Has anyone tried this TOON? is it worth the trouble?
Posted by norman-complete@reddit | programming | View on Reddit | 10 comments
Posted by norman-complete@reddit | programming | View on Reddit | 10 comments
programming-ModTeam@reddit
This post was removed for violating the "/r/programming is not a support forum" rule. Please see the side-bar for details.
andarmanik@reddit
Unless you are passing it a list of objects might as well just use YAML.
The main (only??) advantage to toon is when the data are arrays of objects, such that you can factor out the keys to only need to write once,
So if your datapoints are like
{user: , id: , location: ,}
Your array of these would need to say user, id, and location for each datapoint, but toon factors that out so that it’s like,
[count] {user, id, location}
Followed by the csv of data.
In which case it’s like, we have that already, it’s called csv.

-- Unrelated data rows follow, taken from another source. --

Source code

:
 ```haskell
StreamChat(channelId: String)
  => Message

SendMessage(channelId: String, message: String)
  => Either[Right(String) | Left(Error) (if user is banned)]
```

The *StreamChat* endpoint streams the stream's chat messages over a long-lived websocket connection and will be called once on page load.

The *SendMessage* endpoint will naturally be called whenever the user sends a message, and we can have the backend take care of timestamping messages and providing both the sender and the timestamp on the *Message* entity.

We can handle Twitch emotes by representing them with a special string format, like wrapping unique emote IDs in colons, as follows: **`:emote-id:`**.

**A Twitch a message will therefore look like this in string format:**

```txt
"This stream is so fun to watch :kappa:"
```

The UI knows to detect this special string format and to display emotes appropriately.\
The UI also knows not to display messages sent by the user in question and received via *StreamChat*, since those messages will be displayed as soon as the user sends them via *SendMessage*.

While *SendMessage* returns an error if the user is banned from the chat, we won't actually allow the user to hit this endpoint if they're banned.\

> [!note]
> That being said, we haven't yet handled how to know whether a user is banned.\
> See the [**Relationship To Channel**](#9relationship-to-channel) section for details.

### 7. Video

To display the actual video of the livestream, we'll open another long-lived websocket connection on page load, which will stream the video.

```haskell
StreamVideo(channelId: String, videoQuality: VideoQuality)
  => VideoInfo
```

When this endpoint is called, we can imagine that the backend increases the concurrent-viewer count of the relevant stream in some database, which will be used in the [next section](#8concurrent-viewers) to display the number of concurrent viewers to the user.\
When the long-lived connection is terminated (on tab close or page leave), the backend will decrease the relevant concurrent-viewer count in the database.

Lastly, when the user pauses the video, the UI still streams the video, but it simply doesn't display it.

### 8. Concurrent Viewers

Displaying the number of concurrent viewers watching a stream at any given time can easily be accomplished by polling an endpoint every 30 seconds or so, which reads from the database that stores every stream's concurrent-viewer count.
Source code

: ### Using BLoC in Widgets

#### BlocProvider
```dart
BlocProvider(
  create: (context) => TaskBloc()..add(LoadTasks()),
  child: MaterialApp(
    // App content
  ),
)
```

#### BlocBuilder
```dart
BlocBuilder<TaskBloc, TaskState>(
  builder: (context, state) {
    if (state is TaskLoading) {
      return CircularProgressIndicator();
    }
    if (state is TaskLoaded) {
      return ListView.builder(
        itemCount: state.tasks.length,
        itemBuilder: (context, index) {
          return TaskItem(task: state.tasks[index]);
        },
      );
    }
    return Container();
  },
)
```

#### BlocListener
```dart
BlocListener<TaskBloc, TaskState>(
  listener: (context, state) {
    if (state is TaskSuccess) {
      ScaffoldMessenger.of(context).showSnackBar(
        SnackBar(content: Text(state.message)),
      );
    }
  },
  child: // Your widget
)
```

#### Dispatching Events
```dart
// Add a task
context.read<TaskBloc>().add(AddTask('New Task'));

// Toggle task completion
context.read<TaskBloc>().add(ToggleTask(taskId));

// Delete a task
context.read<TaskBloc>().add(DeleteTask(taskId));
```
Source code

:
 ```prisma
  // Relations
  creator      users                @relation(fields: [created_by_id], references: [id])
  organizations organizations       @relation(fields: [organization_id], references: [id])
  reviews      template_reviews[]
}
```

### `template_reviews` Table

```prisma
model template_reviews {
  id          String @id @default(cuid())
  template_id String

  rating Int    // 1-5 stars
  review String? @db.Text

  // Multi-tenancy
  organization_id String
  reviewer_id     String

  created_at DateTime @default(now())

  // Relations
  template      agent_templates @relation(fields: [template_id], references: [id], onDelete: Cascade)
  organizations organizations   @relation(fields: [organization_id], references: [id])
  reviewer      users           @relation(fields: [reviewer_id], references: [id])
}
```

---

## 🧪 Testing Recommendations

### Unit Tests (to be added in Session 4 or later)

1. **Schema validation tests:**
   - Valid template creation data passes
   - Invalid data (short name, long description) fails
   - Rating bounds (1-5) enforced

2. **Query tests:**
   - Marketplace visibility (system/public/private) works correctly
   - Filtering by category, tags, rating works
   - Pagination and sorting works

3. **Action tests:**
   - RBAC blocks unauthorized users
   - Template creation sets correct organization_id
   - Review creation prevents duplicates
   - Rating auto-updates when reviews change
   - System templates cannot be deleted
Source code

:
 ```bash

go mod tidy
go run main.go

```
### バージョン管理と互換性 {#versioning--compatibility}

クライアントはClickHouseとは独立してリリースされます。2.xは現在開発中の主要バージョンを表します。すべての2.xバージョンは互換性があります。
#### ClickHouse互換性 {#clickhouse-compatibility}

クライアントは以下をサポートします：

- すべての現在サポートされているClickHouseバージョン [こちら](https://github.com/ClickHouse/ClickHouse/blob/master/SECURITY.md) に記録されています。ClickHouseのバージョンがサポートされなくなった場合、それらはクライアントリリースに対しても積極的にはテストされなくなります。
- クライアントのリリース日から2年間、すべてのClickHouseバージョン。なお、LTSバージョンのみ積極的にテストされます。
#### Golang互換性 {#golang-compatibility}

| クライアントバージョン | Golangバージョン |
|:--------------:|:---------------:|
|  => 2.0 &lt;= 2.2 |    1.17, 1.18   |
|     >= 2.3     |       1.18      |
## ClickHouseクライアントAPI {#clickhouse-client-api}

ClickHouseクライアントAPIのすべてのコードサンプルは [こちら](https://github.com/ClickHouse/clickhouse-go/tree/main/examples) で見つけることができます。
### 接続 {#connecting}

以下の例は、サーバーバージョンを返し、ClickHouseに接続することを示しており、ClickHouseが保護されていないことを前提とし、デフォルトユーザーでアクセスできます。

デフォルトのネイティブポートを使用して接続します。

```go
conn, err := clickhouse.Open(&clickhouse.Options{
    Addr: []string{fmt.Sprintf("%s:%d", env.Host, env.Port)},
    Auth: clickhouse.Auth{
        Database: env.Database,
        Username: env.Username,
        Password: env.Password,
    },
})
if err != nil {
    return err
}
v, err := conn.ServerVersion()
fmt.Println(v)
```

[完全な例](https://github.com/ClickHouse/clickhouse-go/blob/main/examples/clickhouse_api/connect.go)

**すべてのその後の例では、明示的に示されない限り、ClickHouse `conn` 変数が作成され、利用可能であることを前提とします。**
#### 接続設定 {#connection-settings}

norman-complete@reddit (OP)
it seems like yet another notation. I would prefer to do YAML
wgrata@reddit
Honestly I'm sick of human readable formats like this. It always means I end up writing it directly instead of using a DSL in a real language
norman-complete@reddit (OP)
+1 on that friend. we all know the YAML hell
SeaworthinessFar7265@reddit
What if i feed csv, is there any difference?
Cacoda1mon@reddit
Toon can handle nested data, like yaml. But lose all its advantages if the schema is inconsistent.
Cacoda1mon@reddit
When the schema is less consistent like the books in my example toon loses all advantages over e.g. yaml.
yaml
toon
Hot-Employ-3399@reddit
This feel a small sample size for a contender to overthrow json. It interesting to see how it scale especially once we start including tabs, quotes, etc.
(Though personally I don't use agents and love minimum preprocessing to the point of ctrl-a ctrl-c from libre office and ctrl-v in text editor which kinda gives tsv and no quotes if cell has line breaks)
Also I'm not sure if number of rows is needed instead of suffix: models generally prefer suffixes (prompts use Im_end and im_start with no count of anything).
Not sure on results but counter at start has one disadvantage: cache destruction. If i append row it has to reprocess everything.
slvrsmth@reddit
I'm no LLM surgeon, but don't you gain tons of precision by using a format well represented in training sets?
This seems to gain little over CSV for injecting tons of data, and there should be tons of CSV samples in training sets. Better for representing deeply nested objects tho.